* **Okuma Metni**:
┏━━

Korkusuz

El-Fatiha

El-Fatiha
Gelecekle ilgili karanlık tablolar çizdiğimde eşim bana ‘Kara bulut Hamdi’ der.
2011 yani ‘Arap Cehennemi’nden bu yana bölgenin ve Türkiye’nin bu hale geleceğini yüzlerce kez yazdım ve anlattım.
Özellikle Ayşenur Arslan’la Halk Tv’de yaptığımız programlarda.
Ya da katıldığım toplantılarda yaptığım konuşmalarda.
Her seferinde ‘Karanlığın da daha karanlığı gelecek’ demişimdir.
Dedim ve bunun nasıl olacağını çok mahrem konulara girmeden anlattım.
Belki de bunun için tutuklandım.
Şimdi durum ortada.
Bundan sonrası için durum çok daha sevimsiz.
Yani karanlık.
Her alanda, her konuda hem de içerde ve dışarda.
Önce muhalefete bakalım:
Kurultay kargaşasında CHP’de , CHP’li vekil dostumun deyimiyle ‘Akıl tutulması devam ediyor’.
Böyle giderse CHP’nin ruhuna ‘El-Fatiha’.
İYİ Parti, İYİ Partili bir dostumun deyimiyle ‘bundan böyle iflah olmaz’.

┗━━

* **Verilen Bilgiler**:
┏━━

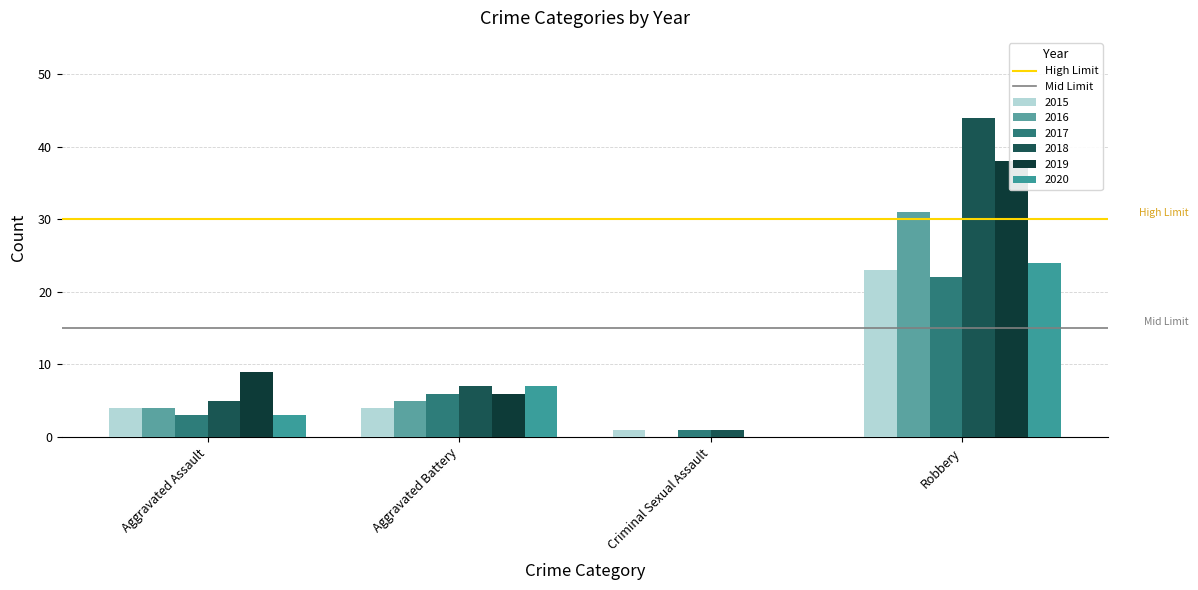

What is the value of the Mid Limit bar at the 1st from the left?

15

┗━━

* **Anladıklarınızı Sınayın**:
[A] Yazıya göre aşağıdaki soruları cevaplayın.
(i) Yazar geleceğe dair karanlık tablolar çizdiğinde eşi ona ne der?
(ii) Yazar bölgenin ve Türkiye'nin bu hale geleceğini hangi yıldan beri yazıp anlatmıştır?
(iii) Bir İYİ Partili dostun deyimiyle İYİ Parti için ne söylenir?
[B] Aşağıdaki ifadeler yazıyla uyuşuyor mu? Her biri için evet ya da hayır deyin ve dayanağınızı yazıdan birebir alıntılayın.
(i) Yazar, Halk Tv'deki programları Ayşenur Arslan'la yapmıştır.
(ii) Yazara göre bundan sonra durum daha iyi olacaktır.
(iii) ‘Akıl tutulması devam ediyor’ deyimi İYİ Partili bir dosta aittir.

* **Sırasıyla Cevaplar**:
[A]
(i) ‘Kara bulut Hamdi’ der.
(ii) 2011'den beri.
(iii) ‘bundan böyle iflah olmaz’

[B]
(i) Evet: “Özellikle Ayşenur Arslan’la Halk Tv’de yaptığımız programlarda.”
(ii) Hayır: “Bundan sonrası için durum çok daha sevimsiz.”
(iii) Hayır: “CHP’li vekil dostumun deyimiyle ‘Akıl tutulması devam ediyor’”